_Task_.
Lift out each line of the data that holds "thickness".

_Data provided_.
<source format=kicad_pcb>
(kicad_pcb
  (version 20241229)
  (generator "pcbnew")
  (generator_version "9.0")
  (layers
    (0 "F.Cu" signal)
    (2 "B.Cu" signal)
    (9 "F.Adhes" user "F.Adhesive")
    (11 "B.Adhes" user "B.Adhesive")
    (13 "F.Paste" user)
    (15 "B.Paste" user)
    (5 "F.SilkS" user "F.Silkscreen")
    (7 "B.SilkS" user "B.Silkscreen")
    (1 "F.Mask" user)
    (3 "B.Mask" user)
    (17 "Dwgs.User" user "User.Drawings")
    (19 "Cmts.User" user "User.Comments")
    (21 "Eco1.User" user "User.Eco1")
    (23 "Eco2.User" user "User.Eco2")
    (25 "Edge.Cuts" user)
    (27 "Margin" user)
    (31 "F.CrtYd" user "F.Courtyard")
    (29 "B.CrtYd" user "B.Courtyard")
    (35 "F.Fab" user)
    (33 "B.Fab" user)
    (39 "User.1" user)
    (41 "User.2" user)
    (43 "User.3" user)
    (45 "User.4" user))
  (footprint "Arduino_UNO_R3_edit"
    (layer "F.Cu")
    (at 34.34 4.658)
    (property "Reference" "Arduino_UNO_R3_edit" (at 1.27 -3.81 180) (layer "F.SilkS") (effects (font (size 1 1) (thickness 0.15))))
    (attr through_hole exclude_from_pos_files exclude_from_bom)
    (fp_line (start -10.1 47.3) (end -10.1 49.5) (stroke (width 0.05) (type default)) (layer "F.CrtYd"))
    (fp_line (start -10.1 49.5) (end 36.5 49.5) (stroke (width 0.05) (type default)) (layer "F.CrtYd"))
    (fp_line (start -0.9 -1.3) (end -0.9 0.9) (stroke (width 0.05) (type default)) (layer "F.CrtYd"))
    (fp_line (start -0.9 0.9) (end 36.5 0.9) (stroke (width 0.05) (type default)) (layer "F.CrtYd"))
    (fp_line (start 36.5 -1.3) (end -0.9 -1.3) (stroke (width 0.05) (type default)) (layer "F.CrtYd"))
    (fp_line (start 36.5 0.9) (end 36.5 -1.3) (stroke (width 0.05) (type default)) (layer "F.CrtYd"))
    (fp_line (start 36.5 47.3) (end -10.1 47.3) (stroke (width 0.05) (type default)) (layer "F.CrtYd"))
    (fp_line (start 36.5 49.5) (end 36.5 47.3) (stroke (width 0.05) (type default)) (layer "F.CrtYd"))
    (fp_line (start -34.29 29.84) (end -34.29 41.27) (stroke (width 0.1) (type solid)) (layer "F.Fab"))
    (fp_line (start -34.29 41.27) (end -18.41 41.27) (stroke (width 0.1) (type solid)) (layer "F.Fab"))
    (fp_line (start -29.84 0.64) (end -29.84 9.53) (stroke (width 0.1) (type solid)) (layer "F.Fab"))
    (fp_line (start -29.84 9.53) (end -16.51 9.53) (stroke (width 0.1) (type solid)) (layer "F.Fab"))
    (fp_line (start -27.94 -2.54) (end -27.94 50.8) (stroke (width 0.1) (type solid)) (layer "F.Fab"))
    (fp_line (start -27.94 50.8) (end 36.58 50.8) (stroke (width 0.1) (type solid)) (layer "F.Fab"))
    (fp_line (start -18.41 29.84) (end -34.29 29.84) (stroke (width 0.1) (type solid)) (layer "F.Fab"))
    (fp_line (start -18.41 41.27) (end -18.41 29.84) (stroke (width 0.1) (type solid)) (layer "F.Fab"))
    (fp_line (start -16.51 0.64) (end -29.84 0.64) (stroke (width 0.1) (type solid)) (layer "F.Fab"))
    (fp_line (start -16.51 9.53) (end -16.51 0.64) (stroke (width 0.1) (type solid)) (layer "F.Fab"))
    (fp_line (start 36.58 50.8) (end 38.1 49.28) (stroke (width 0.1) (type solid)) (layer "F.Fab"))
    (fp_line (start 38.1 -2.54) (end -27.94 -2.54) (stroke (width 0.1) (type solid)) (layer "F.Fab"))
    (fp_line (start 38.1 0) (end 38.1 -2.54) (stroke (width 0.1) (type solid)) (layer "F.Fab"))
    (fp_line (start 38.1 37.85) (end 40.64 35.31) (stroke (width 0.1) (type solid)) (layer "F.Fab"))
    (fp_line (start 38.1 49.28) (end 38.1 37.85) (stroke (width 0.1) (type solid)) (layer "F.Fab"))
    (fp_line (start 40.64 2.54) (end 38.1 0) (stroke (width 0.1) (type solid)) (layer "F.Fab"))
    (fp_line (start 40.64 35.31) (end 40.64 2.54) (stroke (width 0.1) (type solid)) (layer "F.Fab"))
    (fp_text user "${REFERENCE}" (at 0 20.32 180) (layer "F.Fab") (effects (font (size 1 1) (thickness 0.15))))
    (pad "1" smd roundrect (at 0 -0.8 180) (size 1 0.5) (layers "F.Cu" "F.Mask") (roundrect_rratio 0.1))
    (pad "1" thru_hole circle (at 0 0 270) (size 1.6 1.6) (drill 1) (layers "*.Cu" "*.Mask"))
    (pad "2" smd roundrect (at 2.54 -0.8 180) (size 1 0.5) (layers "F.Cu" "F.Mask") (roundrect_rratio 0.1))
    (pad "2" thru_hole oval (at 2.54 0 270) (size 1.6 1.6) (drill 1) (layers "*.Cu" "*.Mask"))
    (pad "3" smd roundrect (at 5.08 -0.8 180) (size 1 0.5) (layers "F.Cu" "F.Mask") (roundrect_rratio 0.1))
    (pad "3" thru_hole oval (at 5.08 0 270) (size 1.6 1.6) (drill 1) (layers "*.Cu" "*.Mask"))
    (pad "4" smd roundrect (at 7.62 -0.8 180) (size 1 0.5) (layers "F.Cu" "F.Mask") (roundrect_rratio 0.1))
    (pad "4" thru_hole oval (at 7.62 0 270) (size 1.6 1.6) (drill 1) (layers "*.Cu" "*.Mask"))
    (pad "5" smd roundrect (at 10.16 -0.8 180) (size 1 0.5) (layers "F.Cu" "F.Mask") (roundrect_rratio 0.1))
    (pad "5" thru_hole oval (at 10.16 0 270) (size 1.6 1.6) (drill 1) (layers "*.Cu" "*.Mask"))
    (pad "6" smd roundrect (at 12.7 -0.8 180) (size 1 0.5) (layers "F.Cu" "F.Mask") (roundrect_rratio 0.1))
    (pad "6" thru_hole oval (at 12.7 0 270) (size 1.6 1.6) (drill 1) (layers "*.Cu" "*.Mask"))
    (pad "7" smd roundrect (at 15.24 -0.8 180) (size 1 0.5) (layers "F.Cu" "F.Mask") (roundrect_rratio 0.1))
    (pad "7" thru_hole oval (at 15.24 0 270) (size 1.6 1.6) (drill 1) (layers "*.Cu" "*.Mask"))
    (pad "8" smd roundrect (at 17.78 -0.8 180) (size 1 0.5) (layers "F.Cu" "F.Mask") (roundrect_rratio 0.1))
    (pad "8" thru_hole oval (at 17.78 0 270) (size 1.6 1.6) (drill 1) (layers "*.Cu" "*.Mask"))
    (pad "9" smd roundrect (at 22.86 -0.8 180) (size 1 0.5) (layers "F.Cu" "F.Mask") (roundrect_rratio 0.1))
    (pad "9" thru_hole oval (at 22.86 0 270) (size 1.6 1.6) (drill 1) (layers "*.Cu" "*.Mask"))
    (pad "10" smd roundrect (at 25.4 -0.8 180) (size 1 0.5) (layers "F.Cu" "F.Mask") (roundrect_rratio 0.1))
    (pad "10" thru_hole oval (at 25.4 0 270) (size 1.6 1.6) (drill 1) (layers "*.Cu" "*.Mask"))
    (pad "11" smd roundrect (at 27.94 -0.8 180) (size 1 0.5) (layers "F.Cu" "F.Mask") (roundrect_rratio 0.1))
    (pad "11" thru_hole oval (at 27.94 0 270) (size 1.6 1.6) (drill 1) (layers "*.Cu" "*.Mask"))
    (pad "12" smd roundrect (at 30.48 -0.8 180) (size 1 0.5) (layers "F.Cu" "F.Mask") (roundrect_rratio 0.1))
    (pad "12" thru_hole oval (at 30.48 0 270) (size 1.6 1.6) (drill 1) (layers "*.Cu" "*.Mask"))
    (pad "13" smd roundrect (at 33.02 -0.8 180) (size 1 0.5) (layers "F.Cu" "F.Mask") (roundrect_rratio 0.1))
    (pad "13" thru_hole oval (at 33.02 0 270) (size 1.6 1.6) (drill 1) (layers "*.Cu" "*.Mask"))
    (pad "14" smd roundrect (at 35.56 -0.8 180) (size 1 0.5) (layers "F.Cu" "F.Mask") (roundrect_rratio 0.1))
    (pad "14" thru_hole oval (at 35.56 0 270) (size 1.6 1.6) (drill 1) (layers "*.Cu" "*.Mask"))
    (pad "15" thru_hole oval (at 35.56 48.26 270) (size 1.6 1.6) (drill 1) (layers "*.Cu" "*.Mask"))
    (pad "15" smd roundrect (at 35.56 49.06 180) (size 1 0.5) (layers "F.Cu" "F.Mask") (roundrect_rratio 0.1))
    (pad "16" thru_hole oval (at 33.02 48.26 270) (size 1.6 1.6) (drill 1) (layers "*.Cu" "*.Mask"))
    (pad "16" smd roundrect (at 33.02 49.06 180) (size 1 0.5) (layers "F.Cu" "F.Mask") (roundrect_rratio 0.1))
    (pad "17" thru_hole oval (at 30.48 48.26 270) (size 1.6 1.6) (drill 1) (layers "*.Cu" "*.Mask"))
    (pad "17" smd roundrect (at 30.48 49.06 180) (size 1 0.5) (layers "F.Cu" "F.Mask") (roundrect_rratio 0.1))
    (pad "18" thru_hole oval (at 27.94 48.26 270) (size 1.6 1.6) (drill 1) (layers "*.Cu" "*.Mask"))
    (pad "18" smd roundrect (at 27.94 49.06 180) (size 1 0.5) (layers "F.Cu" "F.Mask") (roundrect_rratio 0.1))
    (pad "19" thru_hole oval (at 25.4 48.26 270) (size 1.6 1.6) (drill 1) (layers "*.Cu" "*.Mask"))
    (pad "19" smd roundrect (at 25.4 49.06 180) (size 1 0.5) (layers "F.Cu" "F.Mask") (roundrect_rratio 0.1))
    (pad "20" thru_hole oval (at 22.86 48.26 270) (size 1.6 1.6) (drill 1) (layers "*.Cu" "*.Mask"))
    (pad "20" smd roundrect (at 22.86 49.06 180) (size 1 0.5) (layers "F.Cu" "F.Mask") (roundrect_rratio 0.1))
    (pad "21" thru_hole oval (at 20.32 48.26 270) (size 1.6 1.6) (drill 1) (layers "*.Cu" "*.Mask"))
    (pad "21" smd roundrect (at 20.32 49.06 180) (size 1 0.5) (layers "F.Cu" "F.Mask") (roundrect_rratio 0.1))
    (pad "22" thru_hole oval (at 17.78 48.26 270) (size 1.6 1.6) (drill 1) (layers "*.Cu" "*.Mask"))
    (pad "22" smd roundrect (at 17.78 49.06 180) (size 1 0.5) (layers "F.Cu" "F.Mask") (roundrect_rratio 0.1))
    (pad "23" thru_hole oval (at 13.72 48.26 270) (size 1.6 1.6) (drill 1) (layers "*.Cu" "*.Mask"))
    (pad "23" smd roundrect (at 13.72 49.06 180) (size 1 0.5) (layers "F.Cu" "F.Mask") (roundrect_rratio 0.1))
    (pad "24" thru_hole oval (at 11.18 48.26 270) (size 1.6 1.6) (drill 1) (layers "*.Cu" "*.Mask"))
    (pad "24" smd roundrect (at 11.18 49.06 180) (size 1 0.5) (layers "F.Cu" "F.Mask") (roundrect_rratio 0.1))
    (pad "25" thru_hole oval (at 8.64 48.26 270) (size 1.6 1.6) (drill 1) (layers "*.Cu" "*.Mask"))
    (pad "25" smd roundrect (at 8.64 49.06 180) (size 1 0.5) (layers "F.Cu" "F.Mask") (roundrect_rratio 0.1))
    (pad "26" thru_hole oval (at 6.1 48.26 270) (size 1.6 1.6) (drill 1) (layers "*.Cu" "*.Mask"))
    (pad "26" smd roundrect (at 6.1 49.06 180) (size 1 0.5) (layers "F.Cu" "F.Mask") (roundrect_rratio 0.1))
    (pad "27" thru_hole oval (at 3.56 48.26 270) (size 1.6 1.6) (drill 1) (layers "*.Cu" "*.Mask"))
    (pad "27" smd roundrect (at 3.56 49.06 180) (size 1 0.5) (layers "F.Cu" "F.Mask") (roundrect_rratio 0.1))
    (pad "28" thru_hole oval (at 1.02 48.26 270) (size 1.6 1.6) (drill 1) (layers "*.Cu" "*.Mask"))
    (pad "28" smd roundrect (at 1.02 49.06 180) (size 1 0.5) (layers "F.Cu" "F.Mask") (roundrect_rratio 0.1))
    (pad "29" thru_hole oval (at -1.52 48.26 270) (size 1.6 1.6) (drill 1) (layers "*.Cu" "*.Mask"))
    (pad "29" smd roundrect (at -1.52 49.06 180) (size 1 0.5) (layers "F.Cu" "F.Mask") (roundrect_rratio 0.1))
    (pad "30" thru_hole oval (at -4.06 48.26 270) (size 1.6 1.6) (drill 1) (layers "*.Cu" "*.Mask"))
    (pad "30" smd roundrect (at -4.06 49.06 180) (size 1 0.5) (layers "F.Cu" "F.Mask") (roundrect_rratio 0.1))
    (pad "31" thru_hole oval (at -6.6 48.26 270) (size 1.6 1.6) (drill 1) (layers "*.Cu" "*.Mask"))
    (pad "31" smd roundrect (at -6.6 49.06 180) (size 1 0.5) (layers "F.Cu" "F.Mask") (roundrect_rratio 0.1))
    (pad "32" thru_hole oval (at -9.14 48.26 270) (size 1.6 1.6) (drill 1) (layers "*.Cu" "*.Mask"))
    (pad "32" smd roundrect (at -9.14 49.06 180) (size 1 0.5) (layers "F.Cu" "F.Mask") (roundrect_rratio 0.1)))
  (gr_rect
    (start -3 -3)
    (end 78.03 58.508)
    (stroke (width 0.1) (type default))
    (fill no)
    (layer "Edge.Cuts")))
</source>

_Answer below_.
    (property "Reference" "Arduino_UNO_R3_edit" (at 1.27 -3.81 180) (layer "F.SilkS") (effects (font (size 1 1) (thickness 0.15))))
    (fp_text user "${REFERENCE}" (at 0 20.32 180) (layer "F.Fab") (effects (font (size 1 1) (thickness 0.15))))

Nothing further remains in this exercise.